Note 3. If you work with system M3 on a computer you should know that you are studying solutions to M3 in a finite field of large characteristic. This is because a computer has a finite memory. If your system M3 is defined by polynomials with rational coefficients $\frac{a_i}{b_i}$, it follows there is a large prime $p$ not dividing any of the $b_i$'s. The computer converts the system M3 to a system over $\mathbb{F}_p:=\mathbb{Z}/p\mathbb{Z}$ (or $\mathbb{F}_{p^r}$). Hence if you ask the question

$$\text{"Does M3 have a finite set of solutions?"}$$

to a computer, the computer will answer:

$$\text{It always has a finite set of solutions since we are working over a finite field $\mathbb{F}_p$}.$$

If $k$ is a finite field and you seek solutions to M3 in $k^n$ it follows the set of solutions $S$ to M3 is a subset $S \subseteq k^n$ of $k^n$ which is a finite set, hence $S$ is trivially a finite set. In a sense:

$$\text{A computer cannot "understand infinity".}$$

Example. If the memory $M$ of your computer $HAL$ has $2^n$ elements for $n \geq 1$ an integer, it cannot "work" with the ring of integers $\mathbb{Z}$ which has a countably infinite set of elements: There is no way to "embed" $\mathbb{Z}$ as a subset of $M$ since $M$ is a finite set. There is a number $m\geq 0$ with the property that an integer $a\in \mathbb{Z}$ with more than $m$ digits cannot be stored on $HAL$. Hence if $p,q$ are two prime numbers with more than $m$ digits it follows $p,q$ and the product $pq$ cannot be calculated by $HAL$. Hence $HAL$ cannot work with very large primes. There is an infinite set of prime numbers and only a finite set of prime numbers has less than $m$ digits. Hence there is an infinite set of prime numbers that cannot be calculated by $HAL$.

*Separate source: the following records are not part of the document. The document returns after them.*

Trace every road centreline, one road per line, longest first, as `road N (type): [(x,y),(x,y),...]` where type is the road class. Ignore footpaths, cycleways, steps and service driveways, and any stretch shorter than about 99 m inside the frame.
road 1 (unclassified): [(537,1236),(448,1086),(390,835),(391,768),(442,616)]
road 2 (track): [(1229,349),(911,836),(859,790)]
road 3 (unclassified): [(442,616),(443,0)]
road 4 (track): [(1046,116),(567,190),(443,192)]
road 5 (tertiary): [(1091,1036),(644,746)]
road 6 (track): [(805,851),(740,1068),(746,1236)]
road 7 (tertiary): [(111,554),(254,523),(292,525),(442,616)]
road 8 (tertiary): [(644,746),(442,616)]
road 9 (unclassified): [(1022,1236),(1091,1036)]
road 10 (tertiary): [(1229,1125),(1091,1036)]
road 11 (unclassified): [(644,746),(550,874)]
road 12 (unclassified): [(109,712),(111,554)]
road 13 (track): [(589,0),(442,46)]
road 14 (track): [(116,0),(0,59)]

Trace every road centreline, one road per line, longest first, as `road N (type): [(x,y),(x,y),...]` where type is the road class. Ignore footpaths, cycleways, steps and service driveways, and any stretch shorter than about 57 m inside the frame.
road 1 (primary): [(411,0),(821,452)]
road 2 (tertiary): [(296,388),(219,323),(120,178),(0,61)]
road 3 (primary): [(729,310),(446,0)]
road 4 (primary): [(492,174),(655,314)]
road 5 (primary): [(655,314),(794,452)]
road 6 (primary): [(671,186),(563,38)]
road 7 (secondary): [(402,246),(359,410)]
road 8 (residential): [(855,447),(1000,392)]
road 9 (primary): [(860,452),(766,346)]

Hence by "understand" I mean the following: You may always construct two prime numbers $p,q$ and ask your computer $HAL$ to calculate $pq$, and your computer will not be able to do this because it does not have enough memory.

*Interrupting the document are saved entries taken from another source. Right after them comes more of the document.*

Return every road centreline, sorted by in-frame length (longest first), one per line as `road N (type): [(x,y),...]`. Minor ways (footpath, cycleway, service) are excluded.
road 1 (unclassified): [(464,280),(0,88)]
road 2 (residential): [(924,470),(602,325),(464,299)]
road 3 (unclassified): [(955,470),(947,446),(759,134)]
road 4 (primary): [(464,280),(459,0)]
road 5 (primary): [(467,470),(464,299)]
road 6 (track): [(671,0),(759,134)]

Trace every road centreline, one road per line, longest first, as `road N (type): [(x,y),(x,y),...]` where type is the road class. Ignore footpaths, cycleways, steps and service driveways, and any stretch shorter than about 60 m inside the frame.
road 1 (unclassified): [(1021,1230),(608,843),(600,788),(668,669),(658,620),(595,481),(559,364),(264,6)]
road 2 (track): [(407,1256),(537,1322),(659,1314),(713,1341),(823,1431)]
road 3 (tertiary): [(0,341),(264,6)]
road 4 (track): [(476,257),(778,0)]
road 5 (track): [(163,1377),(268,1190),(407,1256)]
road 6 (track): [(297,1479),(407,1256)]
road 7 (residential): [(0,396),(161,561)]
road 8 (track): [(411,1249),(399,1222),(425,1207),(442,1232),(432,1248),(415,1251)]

Question: "How would you characterize when a subset of equations "coincide" (you can combine several to get another, like linear dependence in linear systems)?"

Answer: If $I:=(f_1,..,f_l)$ is an ideal generated by polynomials $f_i$ and $J:=(f_{i_1},..,f_{i_n})$ is a subset of $I$ it follows (this is a definition) $I$ and $J$ "coincide" iff they generated the same ideal in $k[x_1,..,x_n]$.